The small chapel in the back dates to 1230. It was in this chapel that the 11-year old John Baptist de La Salle received the clerical tonsure on March 11, 1662, and was ordained to minor orders in 1668. The chapel had been re-constructed into a show-piece by Le Tellier and De La Salle’s surroundings for his receiving minor orders were more magnificent than they had been for the kings crowned there. De La Salle was subjected to many a humiliation in this palace at the hands of Le Tellier, who could not understand the canon’s desire to divest himself of ecclesiastical advancement and revenues in favor of this new work of educating the poor. In this palace, De La Salle also received Le Tellier’s approval for the Sisters of the Child Jesus.
Superior Role Reversal
When for a short time (1686 or 1687) De La Salle succeeded in having Brother Henri l’Heureux made Superior over him, the Archbishop immediately let his displeasure be known, being called on the carpet, as it were, because he had agreed to have a Brother be the Superior of the Brothers. De La Salle obeyed the Archbishop and again took up direction of the young Institute himself.

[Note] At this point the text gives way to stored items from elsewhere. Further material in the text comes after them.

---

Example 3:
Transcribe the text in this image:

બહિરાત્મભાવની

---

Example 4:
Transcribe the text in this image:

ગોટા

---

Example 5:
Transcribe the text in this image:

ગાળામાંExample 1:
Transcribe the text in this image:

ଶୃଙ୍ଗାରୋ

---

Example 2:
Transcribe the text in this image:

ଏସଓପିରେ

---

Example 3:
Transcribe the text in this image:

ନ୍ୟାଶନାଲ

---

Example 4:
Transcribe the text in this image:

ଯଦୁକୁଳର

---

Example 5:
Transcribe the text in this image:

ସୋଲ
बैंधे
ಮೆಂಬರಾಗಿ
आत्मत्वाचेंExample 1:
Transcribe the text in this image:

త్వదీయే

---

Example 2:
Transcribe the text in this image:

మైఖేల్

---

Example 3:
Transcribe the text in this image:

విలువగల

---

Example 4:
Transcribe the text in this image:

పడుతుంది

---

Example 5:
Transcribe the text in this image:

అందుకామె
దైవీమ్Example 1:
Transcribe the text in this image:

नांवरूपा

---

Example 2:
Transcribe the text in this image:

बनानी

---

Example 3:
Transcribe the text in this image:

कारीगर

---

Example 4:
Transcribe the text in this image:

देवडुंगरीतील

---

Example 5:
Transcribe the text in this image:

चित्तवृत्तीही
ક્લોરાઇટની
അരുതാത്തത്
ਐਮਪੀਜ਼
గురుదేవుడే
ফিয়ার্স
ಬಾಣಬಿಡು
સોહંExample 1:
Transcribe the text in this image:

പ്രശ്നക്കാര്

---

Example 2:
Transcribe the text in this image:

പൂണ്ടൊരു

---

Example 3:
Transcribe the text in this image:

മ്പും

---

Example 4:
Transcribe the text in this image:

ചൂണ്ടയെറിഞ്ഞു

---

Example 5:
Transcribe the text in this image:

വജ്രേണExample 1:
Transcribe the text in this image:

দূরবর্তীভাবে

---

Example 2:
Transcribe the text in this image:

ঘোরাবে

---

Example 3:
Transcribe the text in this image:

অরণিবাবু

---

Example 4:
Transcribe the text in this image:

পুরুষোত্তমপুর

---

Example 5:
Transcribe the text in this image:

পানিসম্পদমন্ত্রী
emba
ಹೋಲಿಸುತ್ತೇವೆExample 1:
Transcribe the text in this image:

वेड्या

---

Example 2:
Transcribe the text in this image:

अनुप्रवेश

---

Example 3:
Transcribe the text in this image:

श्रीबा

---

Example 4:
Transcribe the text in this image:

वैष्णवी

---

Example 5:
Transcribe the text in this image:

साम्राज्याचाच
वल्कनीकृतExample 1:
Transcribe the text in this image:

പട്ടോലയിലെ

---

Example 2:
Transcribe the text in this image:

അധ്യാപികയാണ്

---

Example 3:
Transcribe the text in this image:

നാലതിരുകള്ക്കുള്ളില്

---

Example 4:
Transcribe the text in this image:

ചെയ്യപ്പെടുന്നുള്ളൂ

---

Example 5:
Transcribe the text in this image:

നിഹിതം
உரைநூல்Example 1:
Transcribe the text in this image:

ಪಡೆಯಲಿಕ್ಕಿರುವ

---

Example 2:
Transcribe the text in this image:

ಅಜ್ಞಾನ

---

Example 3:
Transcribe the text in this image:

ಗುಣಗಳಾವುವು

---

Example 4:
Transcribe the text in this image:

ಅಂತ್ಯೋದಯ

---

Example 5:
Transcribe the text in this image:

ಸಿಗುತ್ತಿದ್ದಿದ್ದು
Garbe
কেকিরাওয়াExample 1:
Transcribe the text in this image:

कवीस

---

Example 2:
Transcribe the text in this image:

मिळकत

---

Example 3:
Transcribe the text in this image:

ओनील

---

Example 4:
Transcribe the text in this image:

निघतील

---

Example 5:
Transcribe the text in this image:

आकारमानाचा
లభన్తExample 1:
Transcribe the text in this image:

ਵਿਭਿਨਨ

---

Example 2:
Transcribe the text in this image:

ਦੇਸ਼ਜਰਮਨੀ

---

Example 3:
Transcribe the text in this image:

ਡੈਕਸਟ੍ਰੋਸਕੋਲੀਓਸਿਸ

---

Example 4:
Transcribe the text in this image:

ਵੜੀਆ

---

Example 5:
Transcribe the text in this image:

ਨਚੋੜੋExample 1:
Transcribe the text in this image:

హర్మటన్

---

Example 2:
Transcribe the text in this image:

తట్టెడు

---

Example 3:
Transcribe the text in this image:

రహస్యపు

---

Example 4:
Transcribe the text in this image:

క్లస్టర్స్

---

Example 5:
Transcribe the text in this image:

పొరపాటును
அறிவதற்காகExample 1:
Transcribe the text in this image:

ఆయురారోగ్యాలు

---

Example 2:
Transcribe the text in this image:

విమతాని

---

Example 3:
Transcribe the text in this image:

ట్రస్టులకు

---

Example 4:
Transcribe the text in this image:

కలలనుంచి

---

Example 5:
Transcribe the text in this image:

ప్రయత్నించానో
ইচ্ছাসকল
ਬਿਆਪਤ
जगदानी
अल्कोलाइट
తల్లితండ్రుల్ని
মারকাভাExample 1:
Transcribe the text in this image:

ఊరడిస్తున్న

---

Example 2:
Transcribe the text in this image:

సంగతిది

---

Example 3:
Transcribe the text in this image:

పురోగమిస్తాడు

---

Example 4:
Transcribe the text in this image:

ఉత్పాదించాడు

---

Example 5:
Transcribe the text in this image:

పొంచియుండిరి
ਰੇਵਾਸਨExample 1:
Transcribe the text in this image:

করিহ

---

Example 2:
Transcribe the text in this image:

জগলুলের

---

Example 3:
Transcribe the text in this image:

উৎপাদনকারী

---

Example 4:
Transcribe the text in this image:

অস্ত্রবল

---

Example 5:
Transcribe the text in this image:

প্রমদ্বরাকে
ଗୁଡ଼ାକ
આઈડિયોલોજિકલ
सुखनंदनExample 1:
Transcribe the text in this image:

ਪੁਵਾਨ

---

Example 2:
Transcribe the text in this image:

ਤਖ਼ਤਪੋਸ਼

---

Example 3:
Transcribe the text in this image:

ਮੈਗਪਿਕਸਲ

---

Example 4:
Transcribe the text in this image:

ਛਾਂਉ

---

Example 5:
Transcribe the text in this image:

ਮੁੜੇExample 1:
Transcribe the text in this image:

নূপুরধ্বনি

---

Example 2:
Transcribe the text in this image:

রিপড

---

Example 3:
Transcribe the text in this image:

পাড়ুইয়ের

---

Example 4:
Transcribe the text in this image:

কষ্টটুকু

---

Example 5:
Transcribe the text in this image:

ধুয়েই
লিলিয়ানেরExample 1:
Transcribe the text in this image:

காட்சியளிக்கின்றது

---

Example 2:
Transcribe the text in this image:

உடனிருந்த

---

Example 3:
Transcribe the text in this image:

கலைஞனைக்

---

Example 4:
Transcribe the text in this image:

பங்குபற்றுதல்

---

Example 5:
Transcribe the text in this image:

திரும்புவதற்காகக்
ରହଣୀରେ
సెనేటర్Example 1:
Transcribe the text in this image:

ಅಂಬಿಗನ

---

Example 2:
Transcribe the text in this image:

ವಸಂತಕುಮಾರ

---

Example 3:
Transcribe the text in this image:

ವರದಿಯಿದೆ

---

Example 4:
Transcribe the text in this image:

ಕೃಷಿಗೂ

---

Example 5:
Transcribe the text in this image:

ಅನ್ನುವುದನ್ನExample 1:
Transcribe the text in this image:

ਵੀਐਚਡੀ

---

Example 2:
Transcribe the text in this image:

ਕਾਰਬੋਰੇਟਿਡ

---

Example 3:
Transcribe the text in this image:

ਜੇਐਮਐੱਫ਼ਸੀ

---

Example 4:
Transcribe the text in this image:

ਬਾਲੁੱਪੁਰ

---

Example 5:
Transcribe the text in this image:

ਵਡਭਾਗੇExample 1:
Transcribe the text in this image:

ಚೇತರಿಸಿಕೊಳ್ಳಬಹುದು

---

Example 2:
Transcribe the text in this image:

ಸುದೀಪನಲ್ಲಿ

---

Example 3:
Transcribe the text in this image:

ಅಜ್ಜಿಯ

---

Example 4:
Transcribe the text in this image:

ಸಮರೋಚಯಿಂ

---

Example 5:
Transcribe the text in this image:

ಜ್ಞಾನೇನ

Standing in the garden of the Archbishop’s Palace (or on the Cours Anatole France, adjacent) one can look across at the neighboring Bibliotheque Carnegie (post-1918) and see inscribed on the frieze beside the names of famed French writers and philosophers, those of Colbert, Le Tellier, and De La Salle. De La Salle’s name is partly concealed but is to be found in the corner, near Le Tellier’s name (at the corner of the Rue Voltaire).
This palace was rebuilt between 1687 and 1692 under the episcopacy of Charles Maurice Le Tellier, a brother of the minister Mr. Louvois in Louis XIV’s government. Thirty French kings resided in this palace during their long coronation ceremonies (the ornaments used are preserved here) as well as superb tapestries and reliquaries. The palace was severely damaged by bombs in World War I but is now completely restored.
Palais du Tau Today
At the Palais du Tau (Episcopal Palace of Reims) are some of the huge statues from the exterior of Reims Cathedral which have since been replaced. In the museum are pictures of Reims Cathedral when it was damaged in 1918. There are also some stone water spouts here which now contain lead from the roof that had melted. The roof of the chapel had to be replaced after 1918. In the room to the right just as you come out of the chapel are stored a number of items belonging to De La Salle, including his paten (a large plate) and the water jug/cruet (both engraved with the family arms) that he is thought to have used at his first Mass (and possibly his chalice, too). The tapestries that sometimes adorn the cathedral itself are on display in the Palace, as well as some coronation robes.